ギリ持ち上げられたり、何かあった時に支えられる重量が70~80kgくらいかなと。
昔はフィジカルモンスターでしたが、今はすっかりおじさんですので、無理させないでください笑
設備が破損して落下とか洒落にならない怪我に繋がります…
縛られてて咄嗟の受け身など、取れる筈もなく。
設備の破損以外にも、古く使い古して痩せ細った縄やカビて湿気った縄は強度に不安があるので気を付けましょう。
心理的パニック
もう一つ見落とされがちなのが、心理的なパニックです。
拘束されることで
・過呼吸
・強い恐怖感
・パニック状態
になることがあります。
その日の体調や精神状態によって、普段は問題ない人でも突然起きることがあります。
緊縛は身体だけでなく、心理にも大きく影響する行いです。
色々と吹っ切れて泣き叫ぶ方と、パニックに陥ってる方はなんとなく雰囲気で察してます。
完全に経験則で申し訳ございません。
だからこそ、
無理をしないことが前提になります。
大切なのは、
「やめたい」と言える空気があること。
はじめにセーフワードを決めて、受け手の口からこの言葉が出たらプレイを中断する。
私は大体、セーフワードはその人が好きな食べ物とかを勧めてます。
「マグロ丼」「おでん」「酢豚」何でもいいんですが、条件反射で出ないような単語にして頂いてます。
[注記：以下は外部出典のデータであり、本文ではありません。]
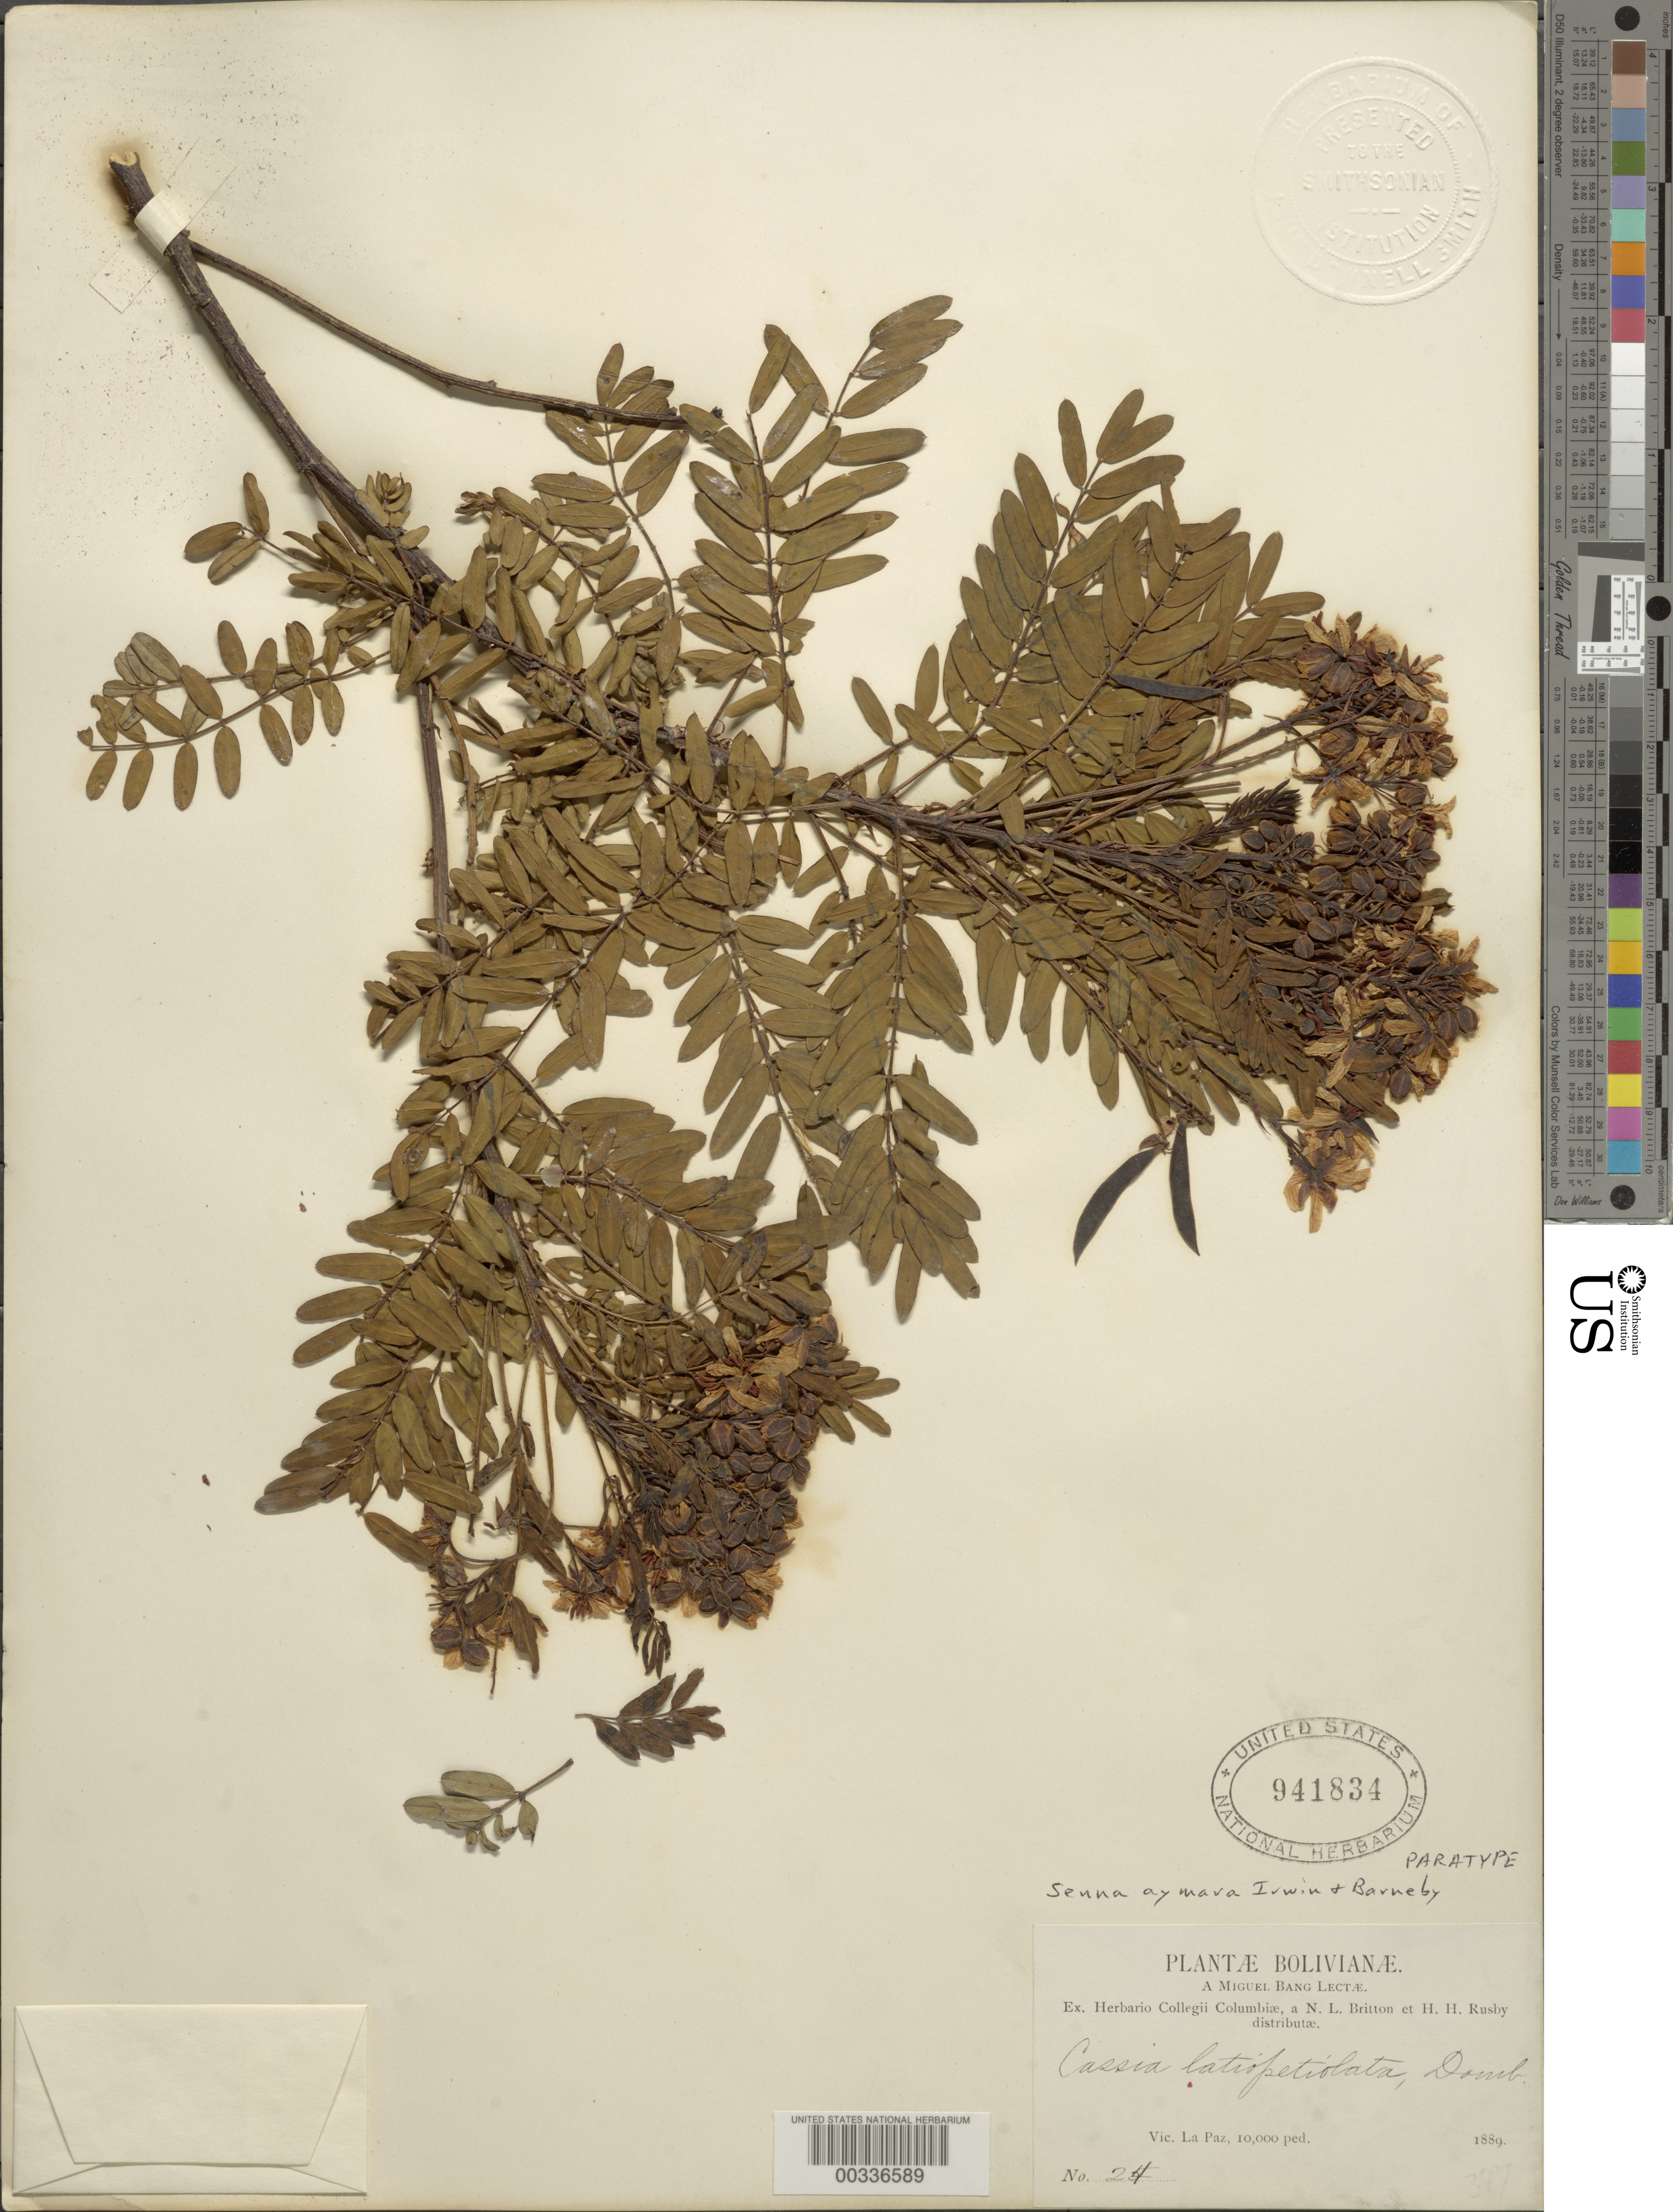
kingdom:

「もう無理〜!!!」とか「やめてーーー!!!」はね、自然に出ちゃいますよ。
緊縛体験できる機会を探している女性へ
ここまで読んで、
「やっぱり怖いな」
そう感じた方も多いと思います。
その感覚はとても大切だと思います。
緊縛は、間違いなくリスクのある行為です。
軽い気持ちで踏み込むものではありません。
だからこそ、もし興味があるのであれば、
「誰に縛られるか」をとても慎重に考えてほしいと思います。
安心できる相手と、安心できる環境で。
それが一番大切なことだと思います。